IB 533 - Human Genome and Bioinformatics

Microarray Display

This course will highlights the advances in understanding the human genome, utilizing the latest techniques in bioinformatics, i.e. acquiring, analyzing, storing, and displaying the information form the entire genome and protein sequences. The course will also explore the latest laboratory techniques, as well as the use of extensive online databases and software. Students explore the significance of sequencing the human genome, applying bioinformatics to the genome, and realizing the potential to understand human health, disease, and the place of humans in the larger ecosystem.

 

IB 534 - Evolution and Medicine

Course explores how human health is inseparably tied to our evolutionary history. Principles that apply to human health include evolutionary processes, e.g. natural selection, as well as molecular evolution, human evolution, and evolutionary-developmental biology. Students will examine how these principles can be applied to understand human nutrition and metabolism, reproduction, disease and stress, and behavior. These principles assist physicians, researchers, and the general public in understanding how natural selection has acted on humans over time and left us vulnerable to disease and injury.

 

IB 535 - Biology and Tech Innovation

Course explores how experts in biology and technological fields use bio-inspiration to create technological innovations to solve human problems (for example Velcro).
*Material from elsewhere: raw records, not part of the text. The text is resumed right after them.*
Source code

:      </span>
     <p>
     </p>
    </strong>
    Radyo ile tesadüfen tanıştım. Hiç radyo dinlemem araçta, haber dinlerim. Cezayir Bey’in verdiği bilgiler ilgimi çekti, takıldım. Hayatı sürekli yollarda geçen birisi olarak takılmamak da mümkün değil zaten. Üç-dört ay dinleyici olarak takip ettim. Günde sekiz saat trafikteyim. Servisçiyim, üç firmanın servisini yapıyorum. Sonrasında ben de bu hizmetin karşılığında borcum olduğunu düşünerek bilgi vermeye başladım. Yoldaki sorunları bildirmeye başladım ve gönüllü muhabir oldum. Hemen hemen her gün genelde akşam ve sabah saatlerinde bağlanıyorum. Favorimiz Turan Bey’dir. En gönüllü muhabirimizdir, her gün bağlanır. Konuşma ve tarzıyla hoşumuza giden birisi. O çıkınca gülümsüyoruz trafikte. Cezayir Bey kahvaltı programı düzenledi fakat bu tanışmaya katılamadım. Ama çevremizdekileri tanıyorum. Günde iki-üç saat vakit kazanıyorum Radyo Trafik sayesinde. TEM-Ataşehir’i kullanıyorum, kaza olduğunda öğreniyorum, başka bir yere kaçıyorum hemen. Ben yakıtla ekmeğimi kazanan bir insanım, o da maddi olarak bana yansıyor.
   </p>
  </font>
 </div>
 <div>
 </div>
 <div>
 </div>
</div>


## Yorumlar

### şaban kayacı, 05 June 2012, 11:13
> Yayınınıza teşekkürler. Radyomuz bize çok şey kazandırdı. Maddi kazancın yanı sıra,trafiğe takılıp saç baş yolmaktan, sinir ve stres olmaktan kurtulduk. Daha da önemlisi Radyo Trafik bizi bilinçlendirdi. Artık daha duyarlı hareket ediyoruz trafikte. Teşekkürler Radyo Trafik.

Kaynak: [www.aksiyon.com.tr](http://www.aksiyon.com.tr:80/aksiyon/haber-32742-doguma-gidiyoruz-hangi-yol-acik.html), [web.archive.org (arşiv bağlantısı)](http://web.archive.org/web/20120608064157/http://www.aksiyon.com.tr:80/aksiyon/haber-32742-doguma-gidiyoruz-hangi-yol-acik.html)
Students use and expand upon their current biological knowledge to explore new ways ot create biologically-based sustainable innovations. Topics that will be explored include nest building as inspiration for energy-efficient architecture, plant chemistry as inspiration for green manufacturing, animal locomotion and sensing as inspiration for robots, and the advances in understanding of biological nanostructures and nanoprocesses as inspiration for nanotechnology.

 

Education

CI 541 - Learning in Science (4 hrs)

This course focuses on influential theories of student learning, such as behaviorism, the theories of Piaget and Vygotsky, and constructivism, and their implications for science education. The course examines the theoretical underpinnings of these learning theories as well as their implications for instruction, assessment, and teacher education.

 

CI 544 - Inquiry and Science Education Reforms

This course examines the history of science education reform efforts since the 1950s from the lens of inquiry teaching and learning. The course examines developments in our understandings of inquiry as a pedagogical approach and set of instructional outcomes in middle and high school science education, as well as implications for instruction in pre-college science classrooms.

 

Jungle view from the mountains

CI 548 - Capstone Project I & II

Part I of the course focuses on the design of an action research project (capstone project), which integrates pedagogical and science content ideas addressed in the program courses. The project amounts to an empirical investigation of a student-generated research question around issues focused on science teaching and learning. Students are expected to collect data for their project, preferably in their own classrooms, in the period between Parts I and II of the course. Part II focuses the analysis, interpretation, and discussion of the data collected, and the implications of the findings for classroom practice. The course maybe repeated in separate terms to a maximum of 4 hours.